Let \(ABCD\) be a square, a point
\(I\) a random point on the plane.
Consider the four points, symmetric to \(I\) with respect to the midpoints of \(AB, BC, CD, AD\). Prove that these new four
points are vertices of a square.
In case you need a refresher, we say that a point \(X'\) is symmetric to a point \(X\) with respect to a point \(M\) if \(M\) is the midpoint of the segment \(XX'\).
Let \(ABCD\) be a quadrilateral whose diagonals intersect at a point \(E\).
Consider the four triangles \(ABE\), \(BCE\), \(CDE\), and \(ADE\). For each triangle, draw its medians, and let \(K\), \(J\), \(M\), and \(L\) be the points where the medians intersect in the triangles \(ABE\), \(BCE\), \(CDE\), and \(ADE\), respectively.
Prove that the quadrilateral \(KJML\) is a parallelogram.
You may wish to use the fact that the point of intersection of the medians of any triangle divides each median in the ratio \(2:1\), counting from the vertex, but if you use this fact, you should prove it.
For a trapezium \(ABCD\), let \(E\) be the point of intersection of the sides \(AB\) and \(CD\), and let the point \(G\) be the point of intersection of the diagonals of the trapezium. Finally, let \(F\) amd \(H\) be the midpoints of the sides \(BC\) and \(AD\) respectively.
Prove that the points \(E,F,G,H\) lie on one line.
The triangle \(EFG\) is isosceles with \(EF=EG\). A circle with center \(A\) is tangent to the sides \(EF\) and \(EG\) at the points \(C\) and \(B\) respectively. It is also tangent to the circle circumscribed around the triangle \(EFG\) at the point \(H\). Prove that the midpoint of the segment \(BC\) is the center of the circle inscribed into the triangle \(EFG\).
Prove that under a homothety transformation, a polygon is transformed into a similar polygon.
Hint: to show this, why is it enough for you to show that homothety preserves angles and ratios?
A convex polygon \(A_1A_2...A_n\) has the following property: if we parallel push all the lines containing the sides of the polygon for a distance \(1\) outside, we will obtain another polygon, similar to the original one with the corresponding parallel sides of the same ratio. Prove that one can inscribe a circle into the original polygon \(A_1A_2...A_n\).

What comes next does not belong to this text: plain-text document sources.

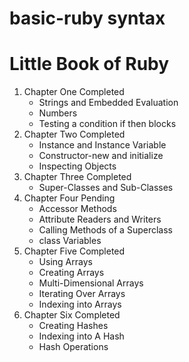 # basic-ruby syntax
# Little Book of Ruby

1. Chapter One Completed
   - Strings and Embedded Evaluation
   - Numbers
   - Testing a condition if then blocks
2. Chapter Two Completed
   - Instance and Instance Variable
   - Constructor-new and initialize
   - Inspecting Objects
3. Chapter Three Completed
   - Super-Classes and Sub-Classes
4. Chapter Four Pending
   - Accessor Methods
   - Attribute Readers and Writers
   - Calling Methods of a Superclass
   - class Variables
5. Chapter Five Completed
   - Using Arrays
   - Creating Arrays
   - Multi-Dimensional Arrays
   - Iterating Over Arrays
   - Indexing into Arrays
6. Chapter Six Completed
   - Creating Hashes
   - Indexing into A Hash
   - Hash Operations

For a triangle \(ABC\) denote by \(R\) the radius of the circle superscribed around \(ABC\), by \(r\) the radius of circle inscribed into \(ABC\). Prove that \(R\geq 2r\) and equality holds if and only if the triangle \(ABC\) is regular. For this problem, you may want to search about the “Euler Circle” online.
Under a homothety transformation, a line \(l\) is sent to a line \(l'\) which is parallel to \(l\).
Show that a homothety is uniquely determined by where it sends any two distinct points.